DESCRIPTION OF THE TASK ▸
Where does the word "lines" occur in the material? Copy each line that has it.

TASK MATERIAL section start

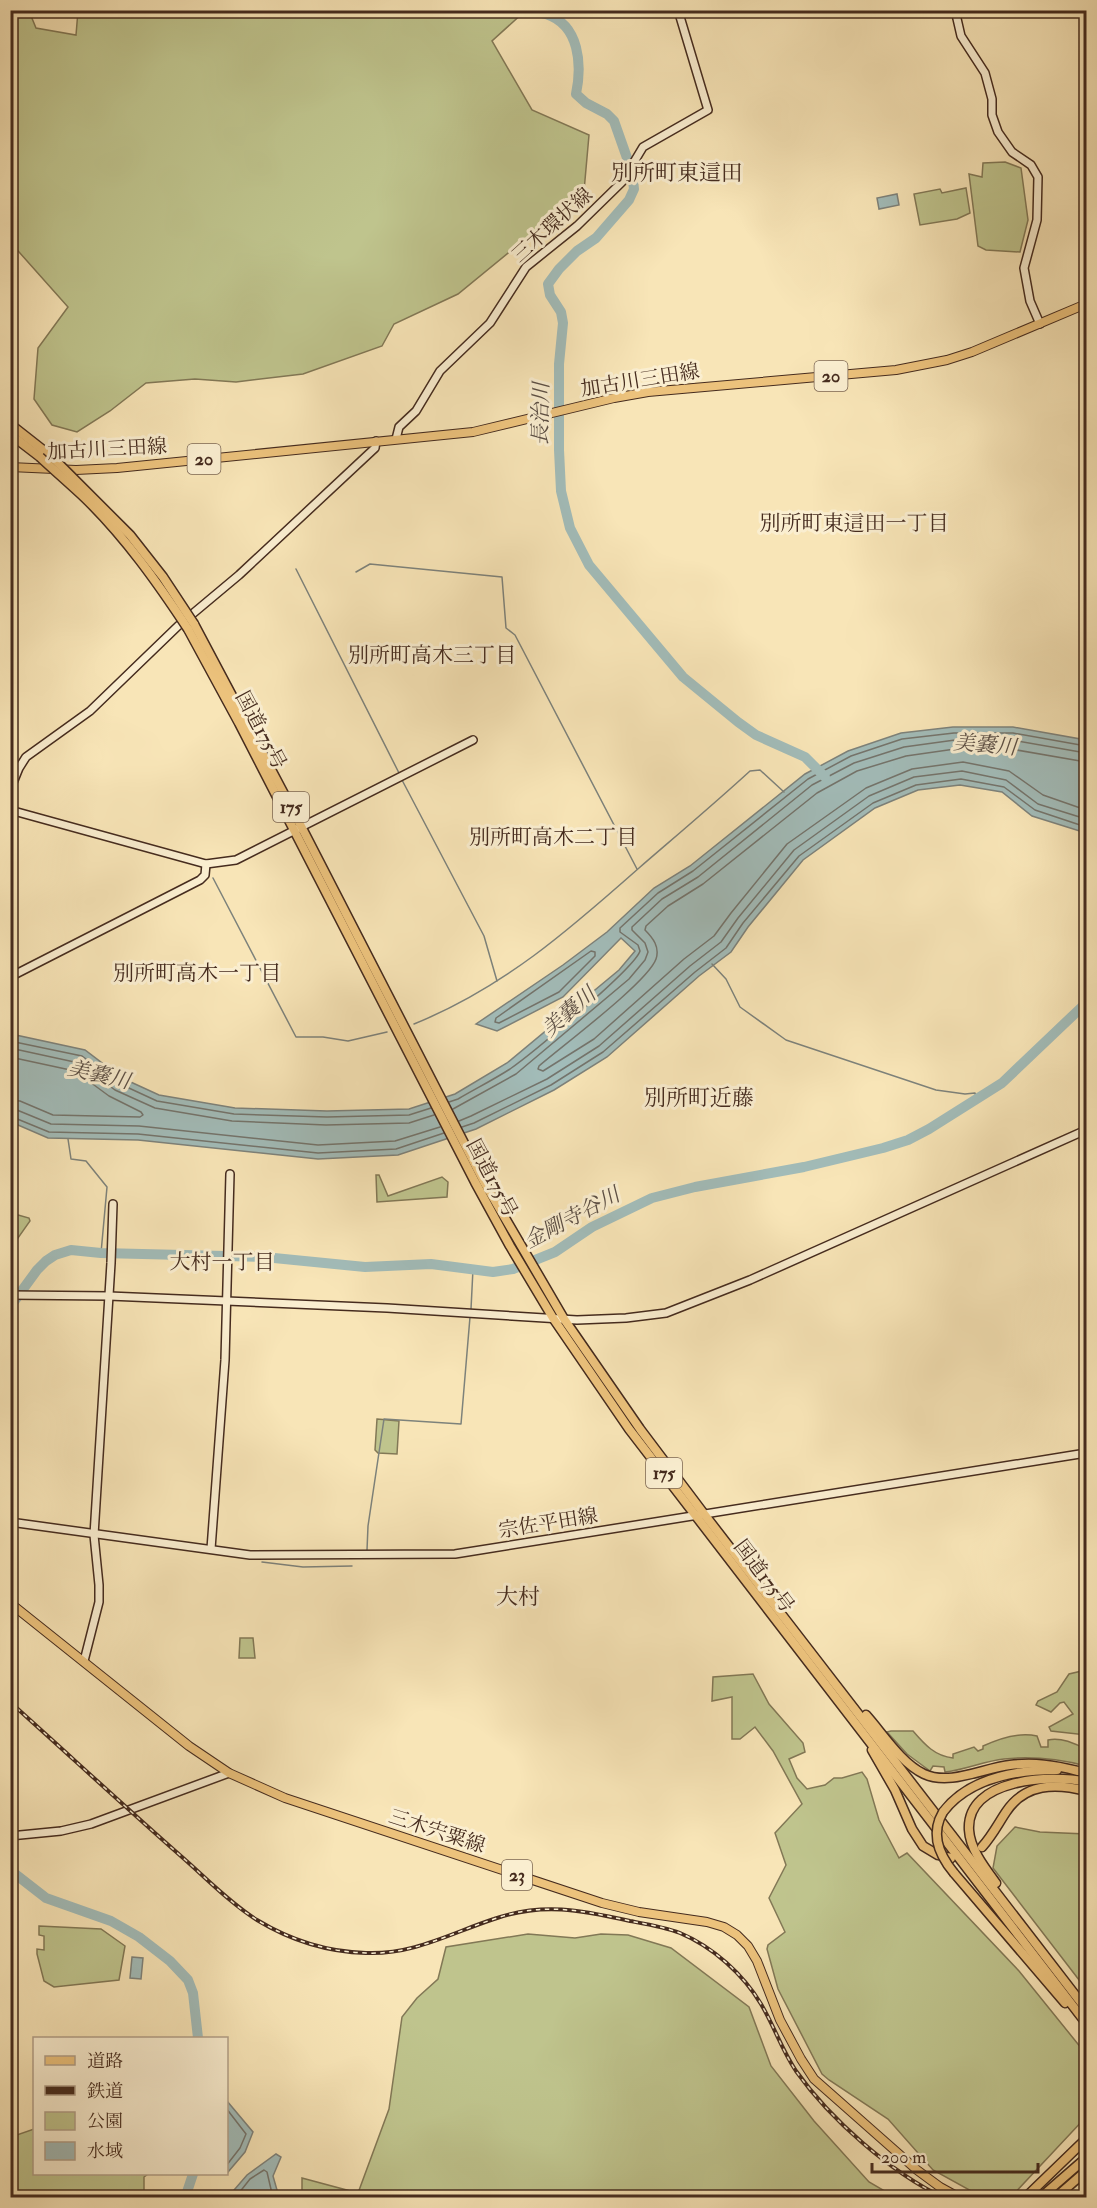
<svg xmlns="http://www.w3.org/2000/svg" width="1097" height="2208" viewBox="0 0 1097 2208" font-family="'IM FELL Double Pica','Noto Serif JP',serif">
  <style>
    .green { fill: #bfc48d; stroke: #827856; stroke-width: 1.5 }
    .water { fill: #a2bcb9; stroke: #7d827b; stroke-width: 1.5 }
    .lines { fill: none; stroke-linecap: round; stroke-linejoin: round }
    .shore { stroke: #74746c; stroke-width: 1.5 }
    .stream { stroke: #7d827b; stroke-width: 1.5 }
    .river { stroke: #a2bcb9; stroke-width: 10 }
    .secondary-casing { stroke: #452b1e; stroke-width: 10 }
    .primary-casing { stroke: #452b1e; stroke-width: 10 }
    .highway-casing { stroke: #452b1e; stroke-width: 11 }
    .secondary { stroke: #faeed0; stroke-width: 7 }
    .primary { stroke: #ecc27c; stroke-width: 8 }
    .highway { stroke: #ecc27c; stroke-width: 8 }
    .rail-casing { stroke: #452b1e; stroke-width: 4 }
    .rail { stroke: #faeed0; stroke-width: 1.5; stroke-dasharray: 4.5; stroke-linecap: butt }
    .highway-bridge-casing { stroke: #452b1e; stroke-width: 11; stroke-linecap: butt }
    .highway-bridge { stroke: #ecc27c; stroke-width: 8 }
    .labels { text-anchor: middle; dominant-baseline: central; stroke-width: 6; stroke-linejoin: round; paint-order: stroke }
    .shield { fill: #faeed0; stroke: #7b6653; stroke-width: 1.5 }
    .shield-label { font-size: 18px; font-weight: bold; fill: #452b1e }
    .street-label { font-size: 20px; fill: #452b1e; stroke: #faeed0 }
    .water-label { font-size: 21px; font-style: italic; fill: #5c4f45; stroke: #faeed0 }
    .neighbourhood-label { font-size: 21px; fill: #452b1e; stroke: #faeed0 }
    .quarter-label { font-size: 22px; fill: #452b1e; stroke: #faeed0 }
  </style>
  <rect width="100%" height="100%" fill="#f8e5b7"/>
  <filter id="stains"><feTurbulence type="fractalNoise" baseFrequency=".00333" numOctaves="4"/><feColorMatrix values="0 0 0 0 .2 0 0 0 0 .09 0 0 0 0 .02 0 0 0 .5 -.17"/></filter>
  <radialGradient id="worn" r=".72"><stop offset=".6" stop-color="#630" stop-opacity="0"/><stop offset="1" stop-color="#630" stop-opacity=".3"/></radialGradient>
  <!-- green -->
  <g class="green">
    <path d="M10,11H29L36,28L76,35L78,11H525L492,41L532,110L589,135L584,191L458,294L394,324L382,346L303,374L236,382L195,379L146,383L110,411L77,432L52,425L34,399L38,348L68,307L11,243Z"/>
    <path d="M1005,162L1021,168L1028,220L1020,252L986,250L978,246L969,174L982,177L983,163Z"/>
    <path d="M966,188L970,213L957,219L920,225L914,194L940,189L942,193Z"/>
    <path d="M376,1175H379L388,1196L442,1177L448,1182L447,1197L377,1202Z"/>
    <path d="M11,1213L29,1218L30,1221L11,1248Z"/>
    <path d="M377,1419L399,1421L397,1454L378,1453L375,1450Z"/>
    <path d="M240,1638H253L255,1658H239Z"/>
    <path d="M1086,1670V1735L1051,1731L1049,1727L1073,1714L1064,1702L1060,1703L1051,1712L1036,1705L1038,1701L1057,1692L1069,1674Z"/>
    <path d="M753,1674L769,1704L803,1743L805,1752L789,1759L797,1778L807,1789L825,1785L834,1778H842L862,1772L867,1779L879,1820L899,1858L907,1853L1019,1971L1086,2054V2117L1011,2197H982L933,2170L888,2119L829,2080L822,2074L778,1989L767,1949L768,1945L785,1932L769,1898L786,1865L775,1833L802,1804L773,1751L755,1727L740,1739H732V1697L712,1701L713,1677Z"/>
    <path d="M891,1731H913C925,1745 935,1756 953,1758V1754L974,1747L978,1751L983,1749V1746C998,1739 1020,1732 1037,1736L1041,1747H1048V1740C1060,1737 1076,1743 1086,1750V1766C1059,1759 1032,1756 1004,1759C984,1761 965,1770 945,1772L944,1767L933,1766L930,1771L907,1754L887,1732Z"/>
    <path d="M1015,1827L1040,1832L1086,1834V1989L993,1868L997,1846Z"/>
    <path d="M39,1926L101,1929L125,1946L119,1980L54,1987L44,1981L37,1954V1949L44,1950V1936L39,1935Z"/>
    <path d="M528,1934L575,1938L601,1934L628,1935L671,1948L749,2007L771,2066L814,2121L869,2182L895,2197H302V2178L358,2193L389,2109L402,2017L417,1998L438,1979L446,1947Z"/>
    <path d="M34,2129V2174H148L144,2177V2197H11V2137Z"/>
  </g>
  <!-- water -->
  <g class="water">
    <path d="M897,194L899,205L879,209L877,198Z"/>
    <path d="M953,727H1013L1086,740V833L1032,816L1002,792L960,785L918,790L875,808L803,860L748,927L731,952L699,976L607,1057L554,1090L476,1129L398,1155L318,1159L138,1140L48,1138L11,1122V1034L85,1050L122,1078L159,1095L235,1108L327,1111L409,1109L455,1094L507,1063L619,970L635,951L621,938L563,997L497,1031L476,1024L563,965L607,932L654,888L690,866L805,774L848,751L901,733Z"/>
    <path d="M132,1957L143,1958L141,1979L130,1978Z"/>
    <path d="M227,2101L253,2132L245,2152L228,2172L226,2171Z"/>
    <path d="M276,2154L281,2157L273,2176L279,2197H228L247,2175Z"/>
  </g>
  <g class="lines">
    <!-- shore -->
    <g class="shore">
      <path d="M1086,762L1011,749H955L906,756L857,771L817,793L703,884L668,906L646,926L645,930C653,938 660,947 656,959C648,982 562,1046 539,1066L538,1069L543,1071L594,1039L684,959L714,936L731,913L787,844L866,788L912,769L963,762L1009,771L1043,795L1086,810"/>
      <path d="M591,951L595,952V956L559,992L499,1023L495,1022L496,1018Z"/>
      <path d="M10,1041L82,1056L118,1083L157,1101L234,1114L327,1117L409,1115L431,1108"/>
      <path d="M10,1048L79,1063L115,1090L155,1108L232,1121L326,1125L409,1123L434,1115"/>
      <path d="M10,1057L75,1071L109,1096L141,1112L143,1115L140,1117L53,1115L20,1101L10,1100"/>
      <path d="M449,1102L458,1099C475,1089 493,1080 510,1069C530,1055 635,968 640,951L638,945L620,932V928L658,893L693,871L808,779L851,756L902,739L954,733H1013L1086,746"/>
      <path d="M10,1109L17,1110L51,1124L139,1126L318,1145L395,1141L440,1127"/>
      <path d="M453,1109L516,1074L629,979L645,960L648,952L645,943L632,930V927L662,899L698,877L812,785L854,763L904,747L955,740H1012L1086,753"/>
      <path d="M10,1116L49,1132L138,1134L318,1153L396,1149L444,1133"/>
      <path d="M459,1121L471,1116L547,1079L599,1046L690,966L721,942L738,918L794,850L869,796L914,777L962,771L1006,780L1038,804L1086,819"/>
      <path d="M462,1127L474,1123L551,1085L603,1052L695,972L726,948L743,923L799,856L873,803L916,785L961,779L1004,787L1035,810L1086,827"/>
      <path d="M226,2108L246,2134L240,2148L226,2166"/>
      <path d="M235,2198L250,2179L264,2170L267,2172L273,2198"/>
    </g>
    <!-- stream -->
    <g class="stream">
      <path d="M296,569L399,773"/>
      <path d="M356,572L370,564L502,577L506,628L515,635L637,869"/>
      <path d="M402,780L484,936L497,981"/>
      <path d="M213,878L296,1037H323L348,1041L387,1032"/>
      <path d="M712,964L726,979L740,1007L786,1040L936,1090L965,1094L975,1093L977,1100"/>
      <path d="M414,1024C503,988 569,930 639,868C676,836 714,804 750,771L760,770L784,792"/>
      <path d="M68,1139L71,1159L86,1161L107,1187L101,1253"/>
      <path d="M471,1309L473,1269"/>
      <path d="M367,1550L368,1526L384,1419L461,1424L470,1317"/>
      <path d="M262,1562L303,1567L352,1566"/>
    </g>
    <!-- river -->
    <g class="river">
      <path d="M527,10C533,12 540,12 546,14C580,25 582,65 576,94L586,103L607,114L614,121L632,172L634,189L629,200L596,238L577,251L559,269L548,284L550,295L561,312L563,323L559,364V450L561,491L570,528L589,565L683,677L738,722L756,735L805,757L825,777"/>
      <path d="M10,1307L37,1270L46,1261L55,1255L71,1250L101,1253L264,1257L365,1267L431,1264L493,1272L513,1269L555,1252L592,1227L652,1198L695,1187L804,1167L883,1148L908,1140L929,1129L1002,1083L1086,1003"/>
      <path d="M10,1870L46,1898L111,1921L139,1937L170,1961L188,1980L193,1993L198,2038"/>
      <path d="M185,2198L193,2174"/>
    </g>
    <!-- secondary casing -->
    <g class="secondary-casing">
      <g id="secondary">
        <path d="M955,10L961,36L985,73L992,99V115L998,132L1012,152L1031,165L1038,177L1037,220L1024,268L1030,301L1040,324"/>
        <path d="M396,439L399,427L416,411L440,371L490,323L526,267L577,226L622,182L643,147L708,110L678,10"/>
        <path d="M10,790L19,768L26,757L90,711L178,626L239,575L375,448L376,441"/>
        <path d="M10,810L206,864L236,860L473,740"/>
        <path d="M10,977L200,880L205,875L206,864"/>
        <path d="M10,1295L109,1296L387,1308L577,1320L626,1318L666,1313L750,1280L1086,1130"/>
        <path d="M10,1522L250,1555L455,1554L1086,1453"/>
        <path d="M211,1549L225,1360L230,1174"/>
        <path d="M84,1661L99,1602V1585L94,1535L111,1263L113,1204"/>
        <path d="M10,1836L61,1831L91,1824L229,1773"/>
      </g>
    </g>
    <!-- primary casing -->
    <g class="primary-casing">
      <g id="primary">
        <path d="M10,467L76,470L117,468L473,432L614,398L648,392L896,370L947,360L972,352L1086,304"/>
        <path d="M10,1603L189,1746L229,1773L285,1798L602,1903L639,1912L707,1922L724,1927L737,1935L748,1946L757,1961L780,2020L801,2059L814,2079L917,2170L940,2187L960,2198"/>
      </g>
    </g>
    <!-- highway casing -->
    <g class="highway-casing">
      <g id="highway">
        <path d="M10,424L52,457"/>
        <path d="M10,434L40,457"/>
        <path d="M194,624L302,828L484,1182L564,1319L640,1429L704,1514L1086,2009"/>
        <path d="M188,629L239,723L475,1182L510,1246L553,1318L629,1429L1086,2023"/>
        <path d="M866,1715C883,1734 901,1763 924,1774C950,1786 983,1768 1010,1765C1034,1762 1054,1765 1078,1771"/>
        <path d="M872,1750L895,1790L912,1829L923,1846L938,1855L951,1858"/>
        <path d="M943,1812C969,1778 1016,1770 1057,1770"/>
        <path d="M982,1847C992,1836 998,1824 1006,1812C1025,1783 1056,1783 1086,1791"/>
        <path d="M954,1873L1065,2003"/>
        <path d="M996,1883C985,1868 970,1849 969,1830C966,1778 1053,1774 1086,1782"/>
        <path d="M1025,2198L1086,2139"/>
        <path d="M1040,2198L1086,2158"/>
        <path d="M1055,2198L1086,2171"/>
      </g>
    </g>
    <!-- secondary -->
    <use href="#secondary" class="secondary"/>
    <!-- primary -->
    <use href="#primary" class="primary"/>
    <!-- highway -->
    <use href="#highway" class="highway"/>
    <!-- rail casing -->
    <g class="rail-casing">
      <path id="rail" d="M10,1702C68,1754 124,1806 182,1857C206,1878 230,1903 257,1920C290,1940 328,1952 366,1953C413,1955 451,1933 494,1919C542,1902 581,1910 630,1921C646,1924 664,1927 680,1933C713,1947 743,1974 761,2004C774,2026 782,2050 796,2071C830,2119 890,2172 944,2198"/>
    </g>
    <!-- rail -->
    <use href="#rail" class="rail"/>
    <!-- highway-bridge casing -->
    <g class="highway-bridge-casing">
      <g id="highway-bridge">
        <path d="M40,457C55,471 70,484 85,498C125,537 157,582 188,629"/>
        <path d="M52,457L130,535L163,577L194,624"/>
        <path d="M943,1812C930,1834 939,1855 954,1873"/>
      </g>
    </g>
    <!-- highway-bridge -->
    <use href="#highway-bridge" class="highway-bridge"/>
  </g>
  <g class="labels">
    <!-- shield labels -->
    <g class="shield">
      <rect x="814.5" y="361" width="33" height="30" rx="4.5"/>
      <rect x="187.5" y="444" width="33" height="30" rx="4.5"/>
      <rect x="273" y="792" width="36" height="30" rx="4.5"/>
      <rect x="646" y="1458" width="36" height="30" rx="4.5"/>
      <rect x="502" y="1860" width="30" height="30" rx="4.5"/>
    </g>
    <g class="shield-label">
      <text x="831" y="376">20</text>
      <text x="204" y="459">20</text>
      <text x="291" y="807">175</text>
      <text x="664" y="1473">175</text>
      <text x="517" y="1875">23</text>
    </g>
    <!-- street labels -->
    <g class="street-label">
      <text transform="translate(552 225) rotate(-42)">三木環状線</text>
      <text transform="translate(640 380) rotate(-9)">加古川三田線</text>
      <text transform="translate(107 449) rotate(-3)">加古川三田線</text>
      <text transform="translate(261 730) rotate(62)">国道175号</text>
      <text transform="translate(492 1178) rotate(62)">国道175号</text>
      <text transform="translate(548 1523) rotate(-9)">宗佐平田線</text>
      <text transform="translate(764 1576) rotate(53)">国道175号</text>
      <text transform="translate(437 1831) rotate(18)">三木宍粟線</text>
    </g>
    <!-- water labels -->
    <g class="water-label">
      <text transform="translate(541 414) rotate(-89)">長治川</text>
      <text transform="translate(985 745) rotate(5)">美嚢川</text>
      <text transform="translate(569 1012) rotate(-41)">美嚢川</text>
      <text transform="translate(99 1075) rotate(13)">美嚢川</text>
      <text transform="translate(572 1218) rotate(-28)">金剛寺谷川</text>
    </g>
    <!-- neighbourhood labels -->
    <g class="neighbourhood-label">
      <text x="854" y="523">別所町東這田一丁目</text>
      <text x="432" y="655">別所町高木三丁目</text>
      <text x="553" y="837">別所町高木二丁目</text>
      <text x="197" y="973">別所町高木一丁目</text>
      <text x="222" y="1262">大村一丁目</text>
    </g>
    <!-- quarter labels -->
    <g class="quarter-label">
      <text x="677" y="173">別所町東這田</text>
      <text x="699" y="1098">別所町近藤</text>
      <text x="518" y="1597">大村</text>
    </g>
  </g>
  <!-- margin -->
  <rect width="1097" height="2208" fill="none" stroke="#f8e5b7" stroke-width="36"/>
  <rect x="12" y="12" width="1073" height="2184" fill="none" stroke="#452b1e" stroke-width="3"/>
  <rect x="18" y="18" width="1061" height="2172" fill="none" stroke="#452b1e" stroke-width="1.5"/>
  <!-- legend -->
  <rect x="33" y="2037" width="195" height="138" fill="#faeed0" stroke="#b2a089" stroke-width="1.5"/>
  <rect x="45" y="2056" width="30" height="9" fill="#ecc27c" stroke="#b2a089" stroke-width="1.5"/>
  <text x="87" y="2067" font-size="18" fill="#452b1e">道路</text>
  <rect x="45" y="2086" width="30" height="9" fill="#452b1e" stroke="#b2a089" stroke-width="1.5"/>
  <text x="87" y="2097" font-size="18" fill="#452b1e">鉄道</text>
  <rect x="45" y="2112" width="30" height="18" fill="#bfc48d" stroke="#b2a089" stroke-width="1.5"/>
  <text x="87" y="2127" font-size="18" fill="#452b1e">公園</text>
  <rect x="45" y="2142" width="30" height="18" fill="#a2bcb9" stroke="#b2a089" stroke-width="1.5"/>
  <text x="87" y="2157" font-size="18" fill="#452b1e">水域</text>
  <!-- scale -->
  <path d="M872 2163v9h166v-9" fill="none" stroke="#452b1e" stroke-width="3"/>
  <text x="881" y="2163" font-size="18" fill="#452b1e" stroke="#faeed0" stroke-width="4.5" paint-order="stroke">200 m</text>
  <rect width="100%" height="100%" filter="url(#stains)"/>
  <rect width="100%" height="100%" fill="url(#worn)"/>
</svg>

TASK MATERIAL section end

RESPONSE AREA ▸
    .lines { fill: none; stroke-linecap: round; stroke-linejoin: round }
  <g class="lines">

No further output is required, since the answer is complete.